Das große Werk nach der Pause, in dem sich das Orchester nochmals von der besten Seite zeigen konnte, war eines, das man schon als Klassiker und auch eines der zentralen Werke der Postmoderne bezeichnen mag. Die Harmonielehre von John Adams ist schon beinahe vier Jahrzehnte alt. Trotzdem ist es junggeblieben. Und mit orchestraler Wucht und Prägnanz sowie einer Vielzahl technischer Herausforderungen bot es die Merkmale, die alle umjubelten Orchestermarksteine ausmachen, sofern man die postmoderne Musik nicht grundsätzlich ablehnt.

Das Orchester ließ sich diese Chance nicht entgehen, sein Können zu zeigen. Insbesondere im dritten Satz gestaltete es eine konzentrierte Schlusssteigerung in der Präsentation hin zu einer markant ausgefeilten strukturell klar organisierten Interpretation. David Robertson, für den zeitgenössische Musik ein wichtiger Bestandteil seiner Dirigate ist, gelang mit dem OPL eine hochmotivierte Deutung. Das großenteils sehr motorisch ausgerichtete und sich in kleinen motivischen Dosen entwickelnde Werk stellte an Aufmerksamkeit und Durchhaltevermögen an die Musiker höchste Herausforderungen und diese hielten dem Druck ohne Probleme stand. Vielmehr schien der gemeinsame Weg von Orchester und Dirigent sich zu einem anregenden Miteinander entwickelt zu haben, das sogar Kräfte freigesetzt hatte. Jedenfalls wirkte das Verstehen natürlich und gegenseitig achtungsvoll.

Im Anschluss an das Konzert kam der Solist noch mal alleine auf die Bühne, was man auch als Ausdruck des „+“ der Konzertreihe lesen mag. Er zauberte mit Geige und Bogen, aber auch zupfend, summend und singend, frei improvisierend in 20 Minuten ein weites Panorama, das im Anschluss in die Harmonielehre in postmodernem Gestus startete und viele Aspekte streifte, die bis Bach zurückreichten und auch gesungene finnische Volksmusik umschlossen. Das war eine ebenso intime Sicht auf die Musik und seinen Zugang dazu wie ein außergewöhnlich umfangreiches Extra, dass nicht jeder zu geben bereit wäre. Aber Kuusisto absolvierte diesen Part nicht nur, sondern schwamm genussvoll in seinem Element.

Leider hatten die Töne des Abends eine nicht allzu große Zahl von Zuhörern gefunden.

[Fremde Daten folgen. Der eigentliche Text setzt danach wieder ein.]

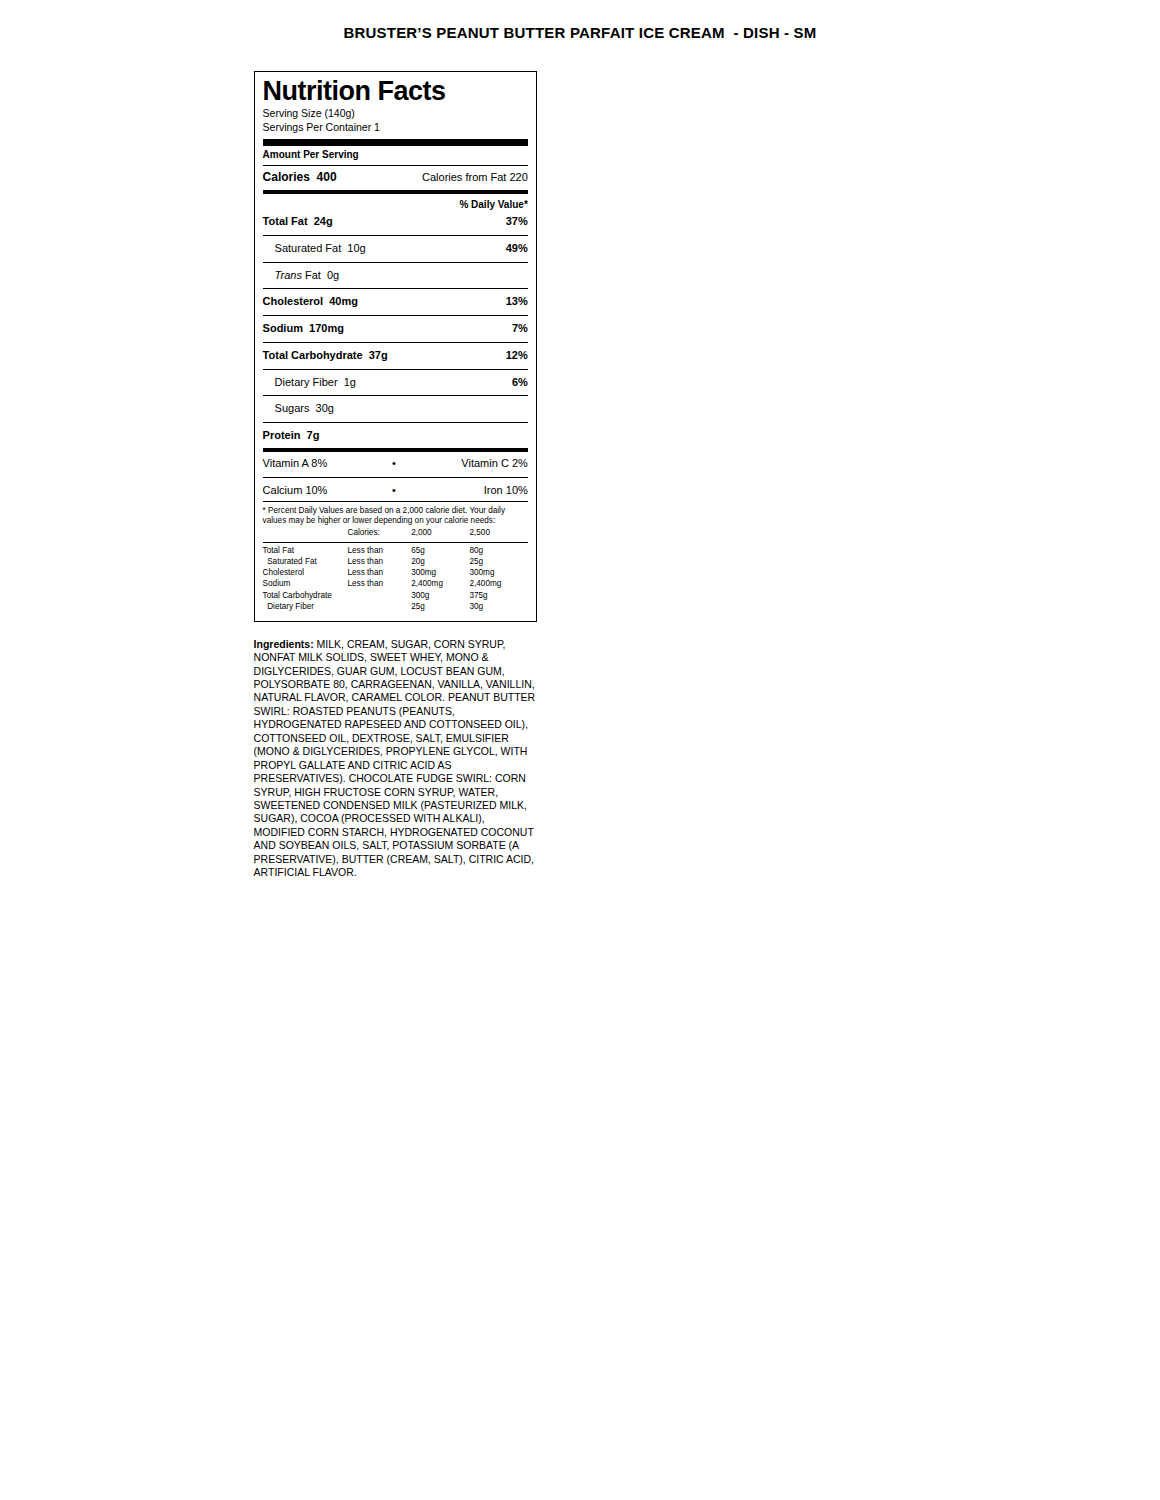BRUSTER’S PEANUT BUTTER PARFAIT ICE CREAM - DISH - SM
Nutrition Facts
Serving Size (140g)
Servings Per Container 1
Amount Per Serving
| Calories 400 | Calories from Fat 220 |
| % Daily Value* |
| Total Fat 24g | 37% |
| Saturated Fat 10g | 49% |
| Trans Fat 0g | |
| Cholesterol 40mg | 13% |
| Sodium 170mg | 7% |
| Total Carbohydrate 37g | 12% |
| Dietary Fiber 1g | 6% |
| Sugars 30g | |
| Protein 7g | |
| Vitamin A 8% | • | Vitamin C 2% |
| Calcium 10% | • | Iron 10% |
* Percent Daily Values are based on a 2,000 calorie diet. Your daily values may be higher or lower depending on your calorie needs:
| | Calories: | 2,000 | 2,500 |
| Total Fat | Less than | 65g | 80g |
| Saturated Fat | Less than | 20g | 25g |
| Cholesterol | Less than | 300mg | 300mg |
| Sodium | Less than | 2,400mg | 2,400mg |
| Total Carbohydrate | | 300g | 375g |
| Dietary Fiber | | 25g | 30g |
Ingredients: MILK, CREAM, SUGAR, CORN SYRUP, NONFAT MILK SOLIDS, SWEET WHEY, MONO & DIGLYCERIDES, GUAR GUM, LOCUST BEAN GUM, POLYSORBATE 80, CARRAGEENAN, VANILLA, VANILLIN, NATURAL FLAVOR, CARAMEL COLOR. PEANUT BUTTER SWIRL: ROASTED PEANUTS (PEANUTS, HYDROGENATED RAPESEED AND COTTONSEED OIL), COTTONSEED OIL, DEXTROSE, SALT, EMULSIFIER (MONO & DIGLYCERIDES, PROPYLENE GLYCOL, WITH PROPYL GALLATE AND CITRIC ACID AS PRESERVATIVES). CHOCOLATE FUDGE SWIRL: CORN SYRUP, HIGH FRUCTOSE CORN SYRUP, WATER, SWEETENED CONDENSED MILK (PASTEURIZED MILK, SUGAR), COCOA (PROCESSED WITH ALKALI), MODIFIED CORN STARCH, HYDROGENATED COCONUT AND SOYBEAN OILS, SALT, POTASSIUM SORBATE (A PRESERVATIVE), BUTTER (CREAM, SALT), CITRIC ACID, ARTIFICIAL FLAVOR.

Das mag an der klimatischen Hitze, dem modern ausgerichteten Programm oder auch an anderen Gründen gelegen haben. Aber dieses Konzert war zum Genießen geeignet und nicht zur Abschreckung klassisch ausgerichteter Ohren. Bleibt zu hoffen, dass die kommende Saison, die wieder Abonnements ermöglicht, wieder zu einem deutlich verstärkten Interesse führt.